Leon Hatziioannou

No. 43, 44
- Position: Defensive lineman

Personal information
- Born: March 28, 1965 (age 60) Toronto, Ontario, Canada
- Height: 6 ft 1 in (1.85 m)
- Weight: 255 lb (116 kg)

Career information
- High school: North Toronto
- University: Simon Fraser
- CFL draft: 1988: 3rd round, 22nd overall pick

Career history
- 1988: Ottawa Rough Riders
- 1988–1993: Winnipeg Blue Bombers
- 1994–1995: Toronto Argonauts

Awards and highlights
- 2× Grey Cup champion (1988, 1990);

= Leon Hatziioannou =

Canadian football player (born 1965)

Leon Hatziioannou (Hat-zee-AH-no; born March 28, 1965) is a Canadian former professional football defensive lineman who played eight seasons in the Canadian Football League (CFL) with the Ottawa Rough Riders, Winnipeg Blue Bombers and Toronto Argonauts. He was selected by the Rough Riders in the third round of the 1988 CFL draft after playing college football at Simon Fraser University.

==Early life==
Leon Hatziioannou was born on March 28, 1965, in Toronto. He attended North Toronto High School. Hatziioannou played college football for the Simon Fraser Clan of Simon Fraser University, with his final year being in 1987.

==Professional career==
Hatziioannou was selected by the Ottawa Rough Riders in the third round, with the 22nd overall pick, of the 1988 CFL draft. He dressed in five games for the Rough Riders during the 1988 season.

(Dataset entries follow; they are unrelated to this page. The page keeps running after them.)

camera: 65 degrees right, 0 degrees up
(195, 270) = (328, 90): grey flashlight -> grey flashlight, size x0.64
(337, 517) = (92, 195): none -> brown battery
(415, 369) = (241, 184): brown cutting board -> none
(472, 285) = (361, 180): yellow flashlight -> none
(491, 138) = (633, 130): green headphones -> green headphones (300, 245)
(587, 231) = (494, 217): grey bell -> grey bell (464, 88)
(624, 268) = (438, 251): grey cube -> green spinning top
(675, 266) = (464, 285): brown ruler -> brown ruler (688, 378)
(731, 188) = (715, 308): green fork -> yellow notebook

On Saturday October 15, 1988, Hatziioannou received a call from Winnipeg Blue Bombers head coach Mike Riley, who had been trying to contact him all day, that he had been traded to Winnipeg. Hatziioannou was the "future considerations" in an earlier Ottawa–Winnipeg trade for Roy Dewalt. Hatziioannou then played for the Blue Bombers in an October 16 Sunday afternoon game after having already played for the Rough Riders in Ottawa's October 14 Friday night game two days earlier. The Winnipeg Sun speculated that he may have been the first CFL player to play for two teams in the same weekend. Hatziioannou won the 76th Grey Cup with the Blue Bombers in 1988 and the 78th Grey Cup in 1990. Overall, he dressed in 85 games for Winnipeg from 1988 to 1993. He was released on June 30, 1994, before the start of the 1994 season.

Hatziioannou was signed to the practice roster of the Toronto Argonauts on July 11, 1994. He was later promoted to the active roster and dressed in 14 games for the Argonauts that year. He dressed in nine games in 1995 and spent part of the season on the injured list. Hatziioannou became a free agent on February 15, 1996, and was not re-signed by Toronto. He finished his CFL career with totals of 113 games dressed, 125 tackles, eight sacks, and four fumble recoveries.